**TASK BRIEF:**
Could you write out, unchanged, the lines of the listing below that start at the line containing "Straight ahead, for" and end after the line containing "Answer: right", and nothing else?

**RAW DATA:**
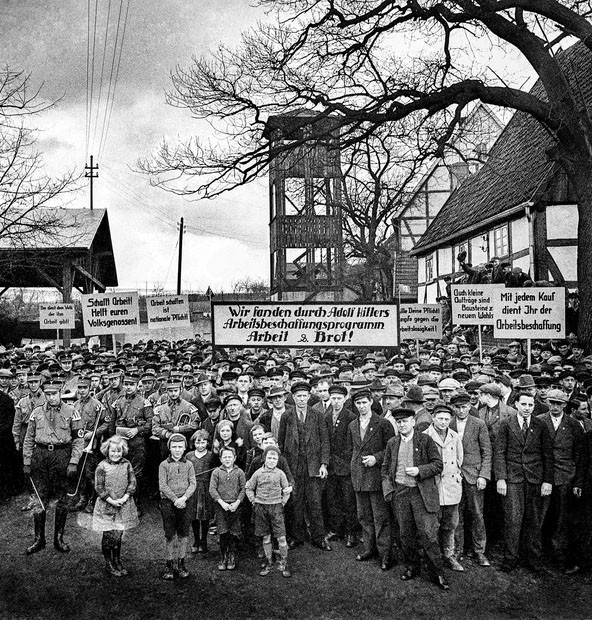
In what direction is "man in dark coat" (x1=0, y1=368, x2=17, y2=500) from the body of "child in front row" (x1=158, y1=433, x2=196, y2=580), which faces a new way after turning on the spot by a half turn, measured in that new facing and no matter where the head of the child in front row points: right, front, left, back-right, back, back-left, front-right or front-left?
front-left

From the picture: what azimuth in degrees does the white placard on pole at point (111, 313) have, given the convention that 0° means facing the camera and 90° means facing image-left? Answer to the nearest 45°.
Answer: approximately 0°

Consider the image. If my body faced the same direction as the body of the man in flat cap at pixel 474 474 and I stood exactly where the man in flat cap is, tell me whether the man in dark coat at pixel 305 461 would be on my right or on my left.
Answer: on my right
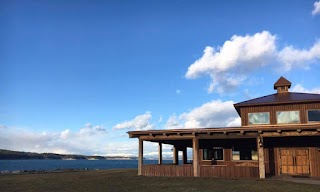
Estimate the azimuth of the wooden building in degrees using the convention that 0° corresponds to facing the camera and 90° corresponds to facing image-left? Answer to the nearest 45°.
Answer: approximately 0°
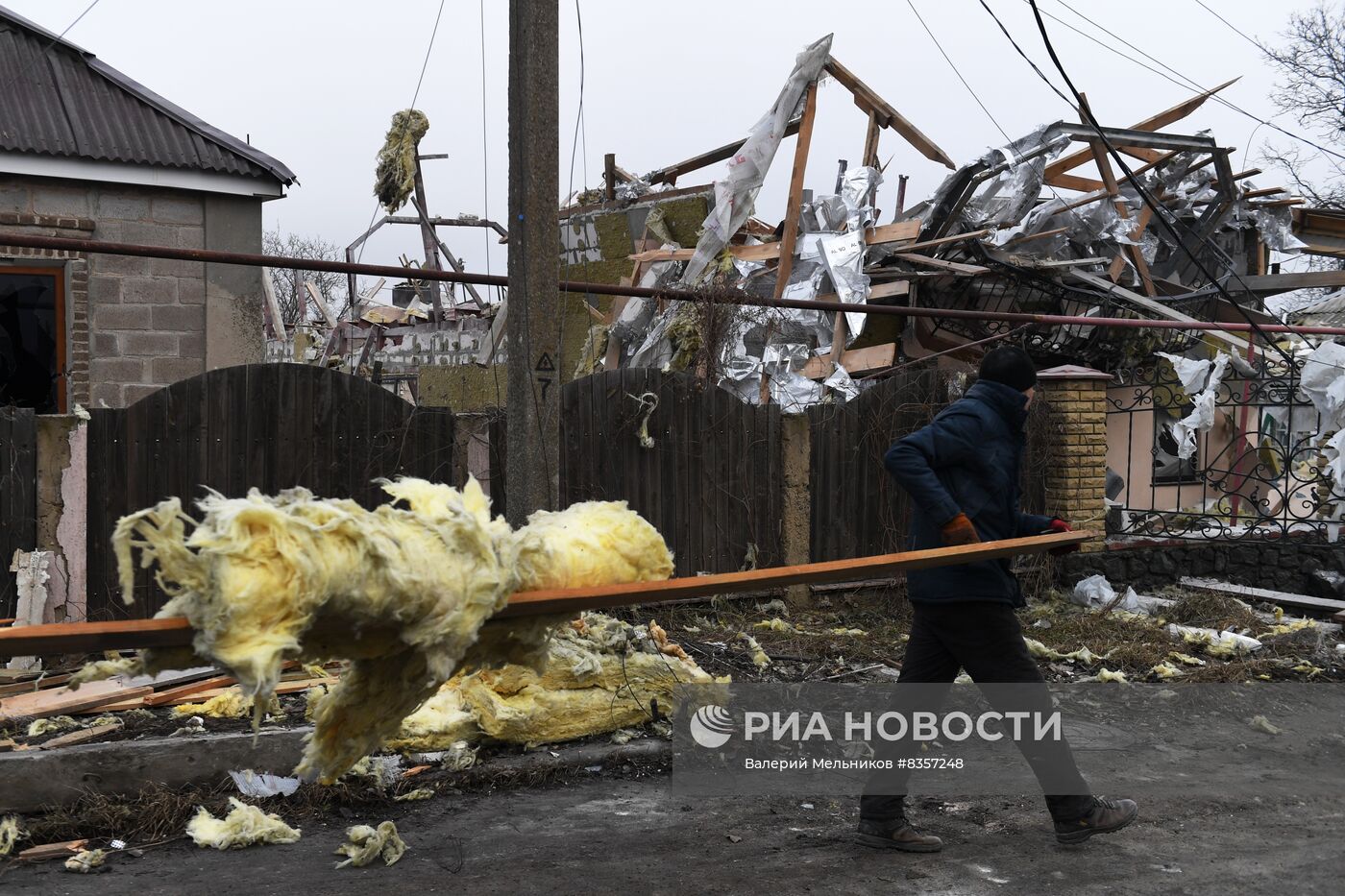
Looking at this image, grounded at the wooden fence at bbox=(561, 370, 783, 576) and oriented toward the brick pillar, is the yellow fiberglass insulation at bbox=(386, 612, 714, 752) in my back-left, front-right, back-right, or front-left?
back-right

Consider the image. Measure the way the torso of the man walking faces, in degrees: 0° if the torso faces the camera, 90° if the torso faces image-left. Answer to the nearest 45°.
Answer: approximately 270°

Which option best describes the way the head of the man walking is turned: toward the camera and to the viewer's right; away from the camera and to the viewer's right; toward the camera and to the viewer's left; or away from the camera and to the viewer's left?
away from the camera and to the viewer's right

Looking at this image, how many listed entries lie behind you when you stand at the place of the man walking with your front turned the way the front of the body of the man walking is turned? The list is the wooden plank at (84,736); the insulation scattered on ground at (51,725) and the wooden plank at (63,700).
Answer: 3

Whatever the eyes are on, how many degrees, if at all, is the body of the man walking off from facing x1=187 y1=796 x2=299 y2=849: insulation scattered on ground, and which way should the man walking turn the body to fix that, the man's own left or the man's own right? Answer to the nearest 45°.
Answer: approximately 180°

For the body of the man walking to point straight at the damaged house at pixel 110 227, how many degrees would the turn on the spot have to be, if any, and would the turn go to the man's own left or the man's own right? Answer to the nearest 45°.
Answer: approximately 135° to the man's own left

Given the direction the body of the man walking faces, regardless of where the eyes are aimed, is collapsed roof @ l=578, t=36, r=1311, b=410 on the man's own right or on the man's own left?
on the man's own left

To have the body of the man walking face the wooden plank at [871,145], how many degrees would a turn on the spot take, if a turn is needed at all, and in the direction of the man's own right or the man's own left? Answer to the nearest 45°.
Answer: approximately 90° to the man's own left

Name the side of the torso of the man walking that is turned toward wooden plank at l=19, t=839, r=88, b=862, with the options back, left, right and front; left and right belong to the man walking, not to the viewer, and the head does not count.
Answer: back

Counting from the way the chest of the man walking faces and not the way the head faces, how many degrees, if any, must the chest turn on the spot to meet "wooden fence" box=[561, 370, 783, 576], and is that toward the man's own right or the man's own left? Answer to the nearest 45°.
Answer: approximately 135° to the man's own left

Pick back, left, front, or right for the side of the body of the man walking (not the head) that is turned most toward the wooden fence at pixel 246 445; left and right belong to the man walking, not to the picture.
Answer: back

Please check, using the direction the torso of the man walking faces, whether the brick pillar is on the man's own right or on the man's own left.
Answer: on the man's own left
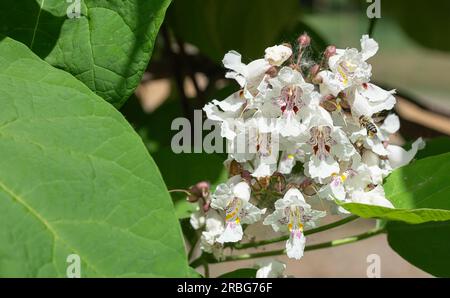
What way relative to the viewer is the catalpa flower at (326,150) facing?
toward the camera

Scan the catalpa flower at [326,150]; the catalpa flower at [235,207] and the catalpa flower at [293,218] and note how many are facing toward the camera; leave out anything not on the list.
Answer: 3

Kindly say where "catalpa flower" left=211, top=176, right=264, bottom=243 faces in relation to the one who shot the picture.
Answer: facing the viewer

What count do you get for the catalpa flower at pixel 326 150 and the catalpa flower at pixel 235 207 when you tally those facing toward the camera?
2
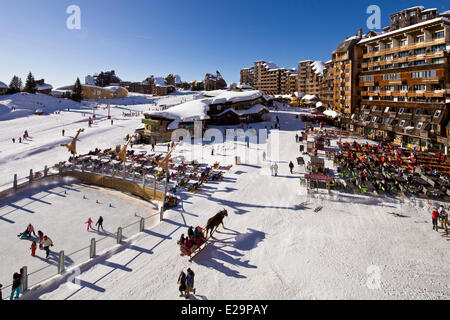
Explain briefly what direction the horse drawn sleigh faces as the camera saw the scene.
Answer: facing away from the viewer and to the right of the viewer

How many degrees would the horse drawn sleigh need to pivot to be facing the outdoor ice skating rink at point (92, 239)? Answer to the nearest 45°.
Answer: approximately 90° to its left

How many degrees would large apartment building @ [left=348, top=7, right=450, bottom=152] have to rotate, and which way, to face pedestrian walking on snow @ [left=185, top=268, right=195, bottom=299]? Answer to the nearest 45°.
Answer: approximately 45° to its left

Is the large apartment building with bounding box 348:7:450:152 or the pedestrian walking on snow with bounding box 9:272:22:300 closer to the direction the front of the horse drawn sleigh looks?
the large apartment building

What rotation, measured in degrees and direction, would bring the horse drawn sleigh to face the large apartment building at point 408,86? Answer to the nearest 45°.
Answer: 0° — it already faces it

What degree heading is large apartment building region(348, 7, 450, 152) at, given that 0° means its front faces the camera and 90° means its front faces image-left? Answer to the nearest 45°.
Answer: approximately 45°

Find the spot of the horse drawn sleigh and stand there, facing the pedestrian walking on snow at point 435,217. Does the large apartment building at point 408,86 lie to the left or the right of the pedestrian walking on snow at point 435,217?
left

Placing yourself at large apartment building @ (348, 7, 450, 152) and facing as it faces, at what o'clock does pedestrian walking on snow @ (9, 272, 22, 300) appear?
The pedestrian walking on snow is roughly at 11 o'clock from the large apartment building.

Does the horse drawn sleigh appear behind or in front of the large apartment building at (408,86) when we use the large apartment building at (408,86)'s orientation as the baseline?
in front
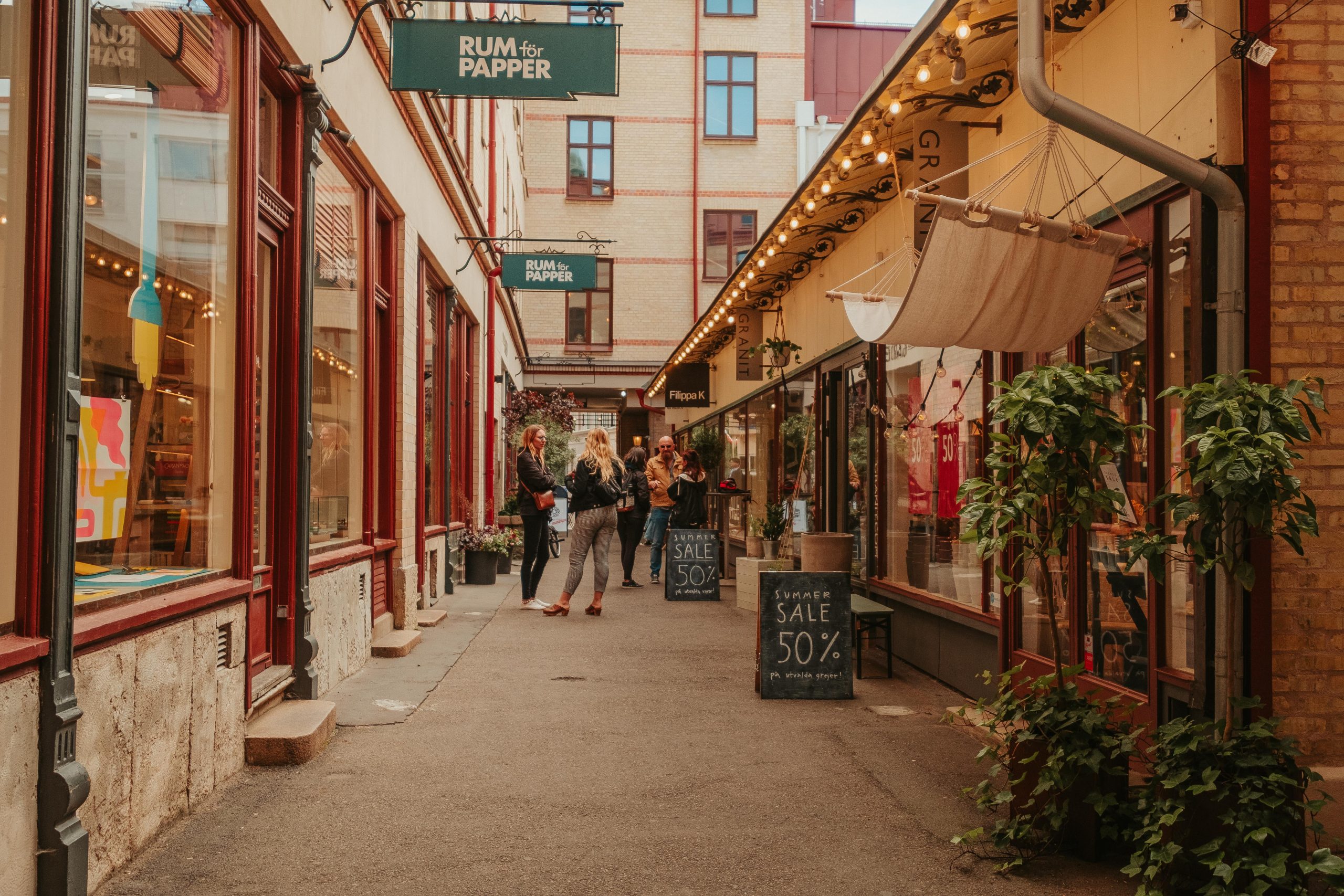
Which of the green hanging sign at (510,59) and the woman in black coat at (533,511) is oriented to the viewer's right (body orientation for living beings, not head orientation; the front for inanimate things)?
the woman in black coat

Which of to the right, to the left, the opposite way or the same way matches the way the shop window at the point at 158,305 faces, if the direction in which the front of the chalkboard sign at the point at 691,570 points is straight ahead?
to the left

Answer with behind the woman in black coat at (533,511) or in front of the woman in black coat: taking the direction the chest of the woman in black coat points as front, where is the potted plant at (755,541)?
in front

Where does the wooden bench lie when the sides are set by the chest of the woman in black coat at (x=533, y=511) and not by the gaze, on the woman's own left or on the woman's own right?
on the woman's own right

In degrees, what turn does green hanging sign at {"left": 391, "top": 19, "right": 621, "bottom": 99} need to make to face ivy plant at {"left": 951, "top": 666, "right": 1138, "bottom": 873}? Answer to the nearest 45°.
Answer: approximately 45° to its left

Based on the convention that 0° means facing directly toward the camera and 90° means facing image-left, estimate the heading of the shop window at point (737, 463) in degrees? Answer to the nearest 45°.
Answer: approximately 45°

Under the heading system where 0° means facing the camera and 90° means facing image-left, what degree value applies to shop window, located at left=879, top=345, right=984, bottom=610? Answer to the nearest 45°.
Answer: approximately 45°

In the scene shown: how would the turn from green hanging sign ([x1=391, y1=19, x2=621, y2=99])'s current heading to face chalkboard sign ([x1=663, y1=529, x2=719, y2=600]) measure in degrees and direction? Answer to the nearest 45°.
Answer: approximately 180°

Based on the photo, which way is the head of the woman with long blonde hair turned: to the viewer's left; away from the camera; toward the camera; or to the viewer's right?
away from the camera

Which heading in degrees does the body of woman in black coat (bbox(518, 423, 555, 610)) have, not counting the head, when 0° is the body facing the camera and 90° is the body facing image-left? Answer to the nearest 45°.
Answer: approximately 270°

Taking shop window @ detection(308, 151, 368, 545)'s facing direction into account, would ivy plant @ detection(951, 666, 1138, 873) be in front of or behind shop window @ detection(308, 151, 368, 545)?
in front

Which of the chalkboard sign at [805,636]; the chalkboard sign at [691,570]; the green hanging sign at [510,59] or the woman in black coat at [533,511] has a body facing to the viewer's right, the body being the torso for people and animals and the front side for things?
the woman in black coat

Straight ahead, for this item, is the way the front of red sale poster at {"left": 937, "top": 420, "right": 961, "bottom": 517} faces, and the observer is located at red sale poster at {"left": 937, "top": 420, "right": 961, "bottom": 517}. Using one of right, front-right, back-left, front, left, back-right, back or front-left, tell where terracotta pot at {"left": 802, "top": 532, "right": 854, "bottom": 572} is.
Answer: right

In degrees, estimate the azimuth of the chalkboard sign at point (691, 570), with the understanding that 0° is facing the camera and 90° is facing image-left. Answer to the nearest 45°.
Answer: approximately 0°

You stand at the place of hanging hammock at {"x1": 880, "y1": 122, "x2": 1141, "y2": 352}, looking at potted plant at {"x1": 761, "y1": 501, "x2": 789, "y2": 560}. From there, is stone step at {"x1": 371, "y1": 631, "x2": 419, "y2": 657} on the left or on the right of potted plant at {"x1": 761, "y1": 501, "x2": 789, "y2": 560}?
left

**SOLUTION TO THIS TASK:**
Straight ahead, for this item, is the way the front of red sale poster at {"left": 937, "top": 420, "right": 961, "bottom": 517} faces, and the observer is located at red sale poster at {"left": 937, "top": 420, "right": 961, "bottom": 517}. Using one of right, front-right, back-left, front, left, back-right, back or front-left, tell where terracotta pot at {"left": 802, "top": 532, "right": 854, "bottom": 572} is.
Answer: right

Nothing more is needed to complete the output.